• [DESCRIPTION OF THE TASK]:
Exact wording is required: transcribe all the entries and leave the images out.

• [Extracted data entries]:
........
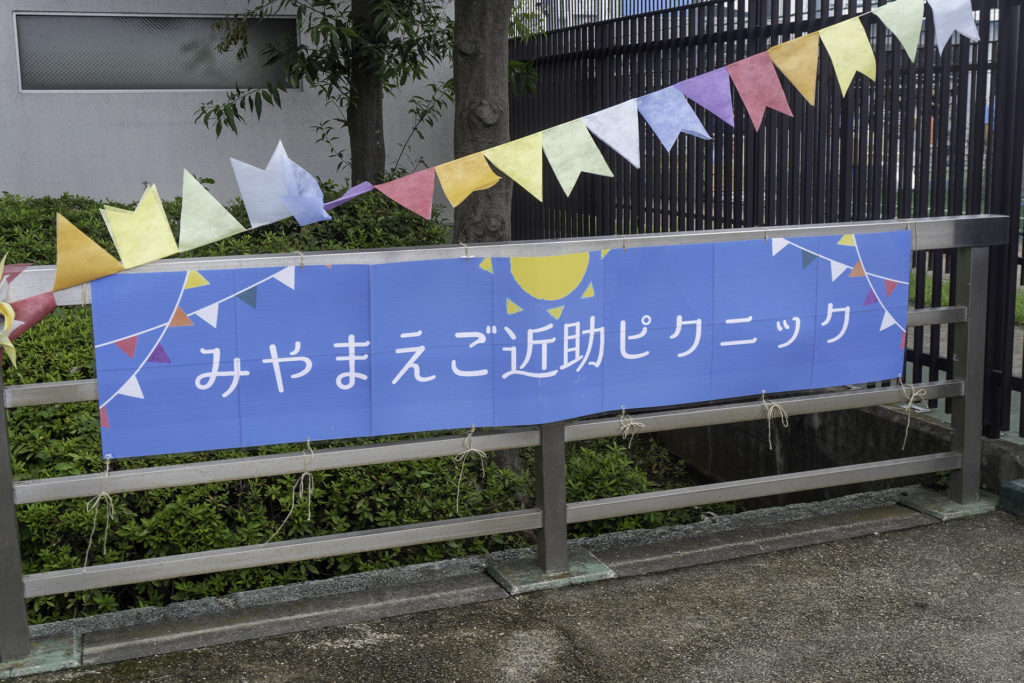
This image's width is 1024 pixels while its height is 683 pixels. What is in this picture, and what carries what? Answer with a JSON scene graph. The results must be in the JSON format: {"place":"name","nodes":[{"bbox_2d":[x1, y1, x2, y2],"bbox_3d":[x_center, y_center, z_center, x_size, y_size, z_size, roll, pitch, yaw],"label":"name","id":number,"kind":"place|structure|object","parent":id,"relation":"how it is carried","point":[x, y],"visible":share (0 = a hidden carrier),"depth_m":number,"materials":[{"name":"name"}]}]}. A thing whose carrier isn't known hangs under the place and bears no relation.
{"place":"outdoors","nodes":[
{"label":"outdoors","id":0,"kind":"place"},
{"bbox_2d":[0,0,459,211],"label":"building","id":1,"kind":"structure","parent":0,"point":[45,184],"depth_m":9.71,"materials":[{"name":"paint"}]},
{"bbox_2d":[10,12,298,93],"bbox_3d":[-2.721,-2.228,9.324,2.120,0.638,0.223,-5,11,-21],"label":"window","id":2,"kind":"structure","parent":1,"relation":"in","point":[103,80],"depth_m":9.22,"materials":[{"name":"glass"}]},
{"bbox_2d":[0,499,1022,682],"label":"pavement","id":3,"kind":"structure","parent":0,"point":[854,542],"materials":[{"name":"grey asphalt"}]},
{"bbox_2d":[0,633,81,679],"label":"concrete base","id":4,"kind":"object","parent":3,"relation":"on","point":[59,644],"visible":0.59,"depth_m":3.14,"materials":[{"name":"concrete"}]},
{"bbox_2d":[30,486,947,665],"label":"concrete curb","id":5,"kind":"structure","parent":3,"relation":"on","point":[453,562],"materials":[{"name":"grey concrete"}]},
{"bbox_2d":[0,213,1015,668],"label":"metal railing","id":6,"kind":"object","parent":3,"relation":"on","point":[972,283],"visible":0.85,"depth_m":3.55,"materials":[{"name":"grey metal"}]},
{"bbox_2d":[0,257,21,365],"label":"paper flower","id":7,"kind":"object","parent":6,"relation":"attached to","point":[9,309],"visible":1,"depth_m":2.93,"materials":[{"name":"yellow"}]},
{"bbox_2d":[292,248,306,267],"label":"string","id":8,"kind":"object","parent":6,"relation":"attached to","point":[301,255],"visible":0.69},
{"bbox_2d":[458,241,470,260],"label":"string","id":9,"kind":"object","parent":6,"relation":"attached to","point":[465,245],"visible":0.68,"depth_m":3.38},
{"bbox_2d":[0,0,970,349],"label":"bunting","id":10,"kind":"object","parent":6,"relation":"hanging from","point":[491,182],"visible":0.98,"depth_m":3.55},
{"bbox_2d":[271,142,329,223],"bbox_3d":[-0.589,-0.443,3.308,0.156,0.238,0.115,-5,11,-21],"label":"blue flag","id":11,"kind":"object","parent":10,"relation":"hanging from","point":[309,178],"visible":0.96,"depth_m":3.30,"materials":[{"name":"blue fabric"}]},
{"bbox_2d":[86,231,911,460],"bbox_3d":[0.188,-0.036,3.600,3.199,0.502,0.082,-5,11,-21],"label":"banner","id":12,"kind":"object","parent":6,"relation":"hanging from","point":[119,415],"visible":0.96,"depth_m":3.44,"materials":[{"name":"blue"}]},
{"bbox_2d":[82,456,115,565],"bbox_3d":[-1.168,0.476,3.381,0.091,0.294,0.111,-5,11,-21],"label":"rope","id":13,"kind":"object","parent":12,"relation":"hanging from","point":[107,526],"visible":0.95,"depth_m":3.35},
{"bbox_2d":[264,441,314,539],"bbox_3d":[-0.643,0.431,3.474,0.155,0.288,0.153,-5,11,-21],"label":"rope","id":14,"kind":"object","parent":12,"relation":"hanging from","point":[309,492],"visible":0.97,"depth_m":3.45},
{"bbox_2d":[454,426,487,511],"bbox_3d":[-0.134,0.389,3.689,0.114,0.267,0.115,-5,11,-21],"label":"rope","id":15,"kind":"object","parent":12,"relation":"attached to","point":[467,451],"visible":0.97,"depth_m":3.65,"materials":[{"name":"beige"}]},
{"bbox_2d":[897,378,928,449],"bbox_3d":[1.407,0.250,4.221,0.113,0.245,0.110,-5,11,-21],"label":"rope","id":16,"kind":"object","parent":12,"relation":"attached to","point":[908,407],"visible":0.94,"depth_m":4.19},
{"bbox_2d":[617,405,643,448],"bbox_3d":[0.374,0.276,3.829,0.082,0.148,0.092,-5,11,-21],"label":"rope","id":17,"kind":"object","parent":6,"relation":"hanging from","point":[632,423],"visible":0.95,"depth_m":3.79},
{"bbox_2d":[759,391,789,447],"bbox_3d":[0.893,0.264,4.093,0.107,0.197,0.102,-5,11,-21],"label":"rope","id":18,"kind":"object","parent":6,"relation":"hanging from","point":[782,421],"visible":0.96,"depth_m":4.05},
{"bbox_2d":[487,551,615,595],"bbox_3d":[0.119,0.711,3.729,0.340,0.036,0.290,-5,11,-21],"label":"concrete base","id":19,"kind":"object","parent":3,"relation":"on","point":[536,584],"visible":0.6,"depth_m":3.66,"materials":[{"name":"concrete"}]},
{"bbox_2d":[897,487,999,521],"bbox_3d":[1.590,0.572,4.288,0.327,0.038,0.289,-5,11,-21],"label":"concrete base","id":20,"kind":"object","parent":3,"relation":"on","point":[906,500],"visible":0.57,"depth_m":4.22,"materials":[{"name":"concrete"}]},
{"bbox_2d":[999,479,1023,515],"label":"block","id":21,"kind":"object","parent":3,"relation":"on","point":[1010,484],"visible":0.96,"depth_m":4.18,"materials":[{"name":"green"}]},
{"bbox_2d":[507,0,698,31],"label":"background building","id":22,"kind":"structure","parent":0,"point":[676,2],"depth_m":17.10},
{"bbox_2d":[651,393,1022,507],"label":"concrete wall","id":23,"kind":"structure","parent":0,"point":[818,431],"depth_m":5.13,"materials":[{"name":"grey concrete"}]},
{"bbox_2d":[507,0,1023,437],"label":"metal fence","id":24,"kind":"object","parent":23,"relation":"attached to","point":[842,146],"visible":0.6,"depth_m":5.72,"materials":[{"name":"black metal"}]},
{"bbox_2d":[916,272,1023,323],"label":"lawn","id":25,"kind":"structure","parent":0,"point":[944,293],"materials":[{"name":"green plant"}]},
{"label":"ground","id":26,"kind":"structure","parent":0},
{"bbox_2d":[197,0,455,188],"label":"tree","id":27,"kind":"object","parent":26,"relation":"on","point":[317,56],"visible":0.73,"depth_m":7.97,"materials":[{"name":"green plant"}]},
{"bbox_2d":[0,187,695,629],"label":"shrub","id":28,"kind":"object","parent":26,"relation":"on","point":[61,433],"visible":0.34,"depth_m":4.34,"materials":[{"name":"green plant"}]},
{"bbox_2d":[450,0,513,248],"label":"tree","id":29,"kind":"object","parent":26,"relation":"on","point":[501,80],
........
• [SOLUTION FOR THIS EXERCISE]:
This image's width is 1024 pixels while its height is 683 pixels. What is in this picture, and what carries what? Answer with a JSON scene graph. The results must be in the JSON format: {"place":"name","nodes":[{"bbox_2d":[x1, y1, x2, y2],"bbox_3d":[x_center, y_center, z_center, x_size, y_size, z_size, roll, pitch, yaw],"label":"name","id":number,"kind":"place|structure|object","parent":id,"relation":"how it is carried","point":[x, y],"visible":share (0 = a hidden carrier),"depth_m":number,"materials":[{"name":"name"}]}]}. A thing whose carrier isn't known hangs under the place and bears no relation.
{"place":"outdoors","nodes":[
{"label":"outdoors","id":0,"kind":"place"},
{"bbox_2d":[0,0,459,211],"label":"building","id":1,"kind":"structure","parent":0,"point":[45,184],"depth_m":9.71,"materials":[{"name":"paint"}]},
{"bbox_2d":[10,12,298,93],"bbox_3d":[-2.721,-2.228,9.324,2.120,0.638,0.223,-5,11,-21],"label":"window","id":2,"kind":"structure","parent":1,"relation":"in","point":[103,80],"depth_m":9.22,"materials":[{"name":"glass"}]},
{"bbox_2d":[0,499,1022,682],"label":"pavement","id":3,"kind":"structure","parent":0,"point":[854,542],"materials":[{"name":"grey asphalt"}]},
{"bbox_2d":[0,633,81,679],"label":"concrete base","id":4,"kind":"object","parent":3,"relation":"on","point":[59,644],"visible":0.59,"depth_m":3.14,"materials":[{"name":"concrete"}]},
{"bbox_2d":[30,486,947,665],"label":"concrete curb","id":5,"kind":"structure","parent":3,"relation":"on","point":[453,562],"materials":[{"name":"grey concrete"}]},
{"bbox_2d":[0,213,1015,668],"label":"metal railing","id":6,"kind":"object","parent":3,"relation":"on","point":[972,283],"visible":0.85,"depth_m":3.55,"materials":[{"name":"grey metal"}]},
{"bbox_2d":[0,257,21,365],"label":"paper flower","id":7,"kind":"object","parent":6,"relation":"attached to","point":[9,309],"visible":1,"depth_m":2.93,"materials":[{"name":"yellow"}]},
{"bbox_2d":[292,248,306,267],"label":"string","id":8,"kind":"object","parent":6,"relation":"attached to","point":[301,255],"visible":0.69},
{"bbox_2d":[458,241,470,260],"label":"string","id":9,"kind":"object","parent":6,"relation":"attached to","point":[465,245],"visible":0.68,"depth_m":3.38},
{"bbox_2d":[0,0,970,349],"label":"bunting","id":10,"kind":"object","parent":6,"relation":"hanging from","point":[491,182],"visible":0.98,"depth_m":3.55},
{"bbox_2d":[271,142,329,223],"bbox_3d":[-0.589,-0.443,3.308,0.156,0.238,0.115,-5,11,-21],"label":"blue flag","id":11,"kind":"object","parent":10,"relation":"hanging from","point":[309,178],"visible":0.96,"depth_m":3.30,"materials":[{"name":"blue fabric"}]},
{"bbox_2d":[86,231,911,460],"bbox_3d":[0.188,-0.036,3.600,3.199,0.502,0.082,-5,11,-21],"label":"banner","id":12,"kind":"object","parent":6,"relation":"hanging from","point":[119,415],"visible":0.96,"depth_m":3.44,"materials":[{"name":"blue"}]},
{"bbox_2d":[82,456,115,565],"bbox_3d":[-1.168,0.476,3.381,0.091,0.294,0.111,-5,11,-21],"label":"rope","id":13,"kind":"object","parent":12,"relation":"hanging from","point":[107,526],"visible":0.95,"depth_m":3.35},
{"bbox_2d":[264,441,314,539],"bbox_3d":[-0.643,0.431,3.474,0.155,0.288,0.153,-5,11,-21],"label":"rope","id":14,"kind":"object","parent":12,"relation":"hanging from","point":[309,492],"visible":0.97,"depth_m":3.45},
{"bbox_2d":[454,426,487,511],"bbox_3d":[-0.134,0.389,3.689,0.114,0.267,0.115,-5,11,-21],"label":"rope","id":15,"kind":"object","parent":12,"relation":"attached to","point":[467,451],"visible":0.97,"depth_m":3.65,"materials":[{"name":"beige"}]},
{"bbox_2d":[897,378,928,449],"bbox_3d":[1.407,0.250,4.221,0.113,0.245,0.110,-5,11,-21],"label":"rope","id":16,"kind":"object","parent":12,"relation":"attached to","point":[908,407],"visible":0.94,"depth_m":4.19},
{"bbox_2d":[617,405,643,448],"bbox_3d":[0.374,0.276,3.829,0.082,0.148,0.092,-5,11,-21],"label":"rope","id":17,"kind":"object","parent":6,"relation":"hanging from","point":[632,423],"visible":0.95,"depth_m":3.79},
{"bbox_2d":[759,391,789,447],"bbox_3d":[0.893,0.264,4.093,0.107,0.197,0.102,-5,11,-21],"label":"rope","id":18,"kind":"object","parent":6,"relation":"hanging from","point":[782,421],"visible":0.96,"depth_m":4.05},
{"bbox_2d":[487,551,615,595],"bbox_3d":[0.119,0.711,3.729,0.340,0.036,0.290,-5,11,-21],"label":"concrete base","id":19,"kind":"object","parent":3,"relation":"on","point":[536,584],"visible":0.6,"depth_m":3.66,"materials":[{"name":"concrete"}]},
{"bbox_2d":[897,487,999,521],"bbox_3d":[1.590,0.572,4.288,0.327,0.038,0.289,-5,11,-21],"label":"concrete base","id":20,"kind":"object","parent":3,"relation":"on","point":[906,500],"visible":0.57,"depth_m":4.22,"materials":[{"name":"concrete"}]},
{"bbox_2d":[999,479,1023,515],"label":"block","id":21,"kind":"object","parent":3,"relation":"on","point":[1010,484],"visible":0.96,"depth_m":4.18,"materials":[{"name":"green"}]},
{"bbox_2d":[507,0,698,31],"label":"background building","id":22,"kind":"structure","parent":0,"point":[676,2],"depth_m":17.10},
{"bbox_2d":[651,393,1022,507],"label":"concrete wall","id":23,"kind":"structure","parent":0,"point":[818,431],"depth_m":5.13,"materials":[{"name":"grey concrete"}]},
{"bbox_2d":[507,0,1023,437],"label":"metal fence","id":24,"kind":"object","parent":23,"relation":"attached to","point":[842,146],"visible":0.6,"depth_m":5.72,"materials":[{"name":"black metal"}]},
{"bbox_2d":[916,272,1023,323],"label":"lawn","id":25,"kind":"structure","parent":0,"point":[944,293],"materials":[{"name":"green plant"}]},
{"label":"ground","id":26,"kind":"structure","parent":0},
{"bbox_2d":[197,0,455,188],"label":"tree","id":27,"kind":"object","parent":26,"relation":"on","point":[317,56],"visible":0.73,"depth_m":7.97,"materials":[{"name":"green plant"}]},
{"bbox_2d":[0,187,695,629],"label":"shrub","id":28,"kind":"object","parent":26,"relation":"on","point":[61,433],"visible":0.34,"depth_m":4.34,"materials":[{"name":"green plant"}]},
{"bbox_2d":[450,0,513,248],"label":"tree","id":29,"kind":"object","parent":26,"relation":"on","point":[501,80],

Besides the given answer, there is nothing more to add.